The Slatest

If You’re Ever Stranded on a Bridge Between a Mother Bear and Her Cubs Maybe Don’t Do This

OK, you’re on a nice little family vacation in Yellowstone National Park and you see bears! And there are cubs—jackpot. That’s why you made the trek in the first place. You take pictures; it’s once in a lifetime. In the midst of your we’re-all-connected-the-bears-and-I moment, the female black bear and its three cubs start walking your way. Then they up the ante to a light jog. You realize, now, that you’re on a bridge Stand By Me-style. You walk a little faster. Remember your training, you think.

But then you remember you don’t have any training. Thinkthinkthink: Are you supposed to play dead? Or get big and roar? You know, to show the black bear that you’re not going to be intimidated. Should you climb a tree? Dig a hole? This trip wasn’t even your idea. You wanted to go to Florida. Will you get out alive?

In the end, no one was hurt during this weekend’s refresher course on how not to deal with animals in the great outdoors that are not animated or made of gelatin.
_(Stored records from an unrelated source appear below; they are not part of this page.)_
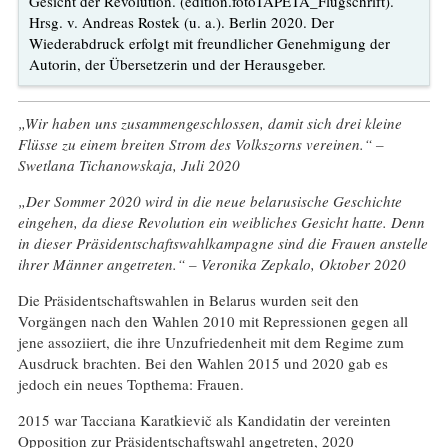
Gesicht der Revolution. (edition.fotoTAPETA_Flugschrift).
Hrsg. v. Andreas Rostek (u. a.). Berlin 2020. Der
Wiederabdruck erfolgt mit freundlicher Genehmigung der
Autorin, der Übersetzerin und der Herausgeber.
„Wir haben uns zusammengeschlossen, damit sich drei kleine
Flüsse zu einem breiten Strom des Volkszorns vereinen.“ –
Swetlana Tichanowskaja, Juli 2020
„Der Sommer 2020 wird in die neue belarusische Geschichte
eingehen, da diese Revolution ein weibliches Gesicht hatte. Denn
in dieser Präsidentschaftswahlkampagne sind die Frauen anstelle
ihrer Männer angetreten.“ – Veronika Zepkalo, Oktober 2020
Die Präsidentschaftswahlen in Belarus wurden seit den
Vorgängen nach den Wahlen 2010 mit Repressionen gegen all
jene assoziiert, die ihre Unzufriedenheit mit dem Regime zum
Ausdruck brachten. Bei den Wahlen 2015 und 2020 gab es
jedoch ein neues Topthema: Frauen.
2015 war Tacciana Karatkievič als Kandidatin der vereinten
Opposition zur Präsidentschaftswahl angetreten, 2020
What should the tourists have done? “Once the bears started approaching, the tourists worsened the situation by running and screaming,” Kerry Gunther, the park’s bear management program leader, told the Associated Press. “They instead should have grouped together on one side of the bridge and allowed the bears to pass.”
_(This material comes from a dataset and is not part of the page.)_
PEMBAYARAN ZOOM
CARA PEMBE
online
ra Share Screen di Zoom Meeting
“If the bear is more than 100 yards away, wildlife officials advise people to retreat quietly and without running to avoid attracting its attention,” AP reports. “If the bear is within 100 yards, people are advised to slowly back away and speak to the bear so the animal can recognize that it’s having an encounter with a human and not one of its typical prey species.”

“The tourists were ‘very much in danger,’” Bob Gibson, Montana Fish, Wildlife and Parks Communication and Education Program Manager, told USA Today.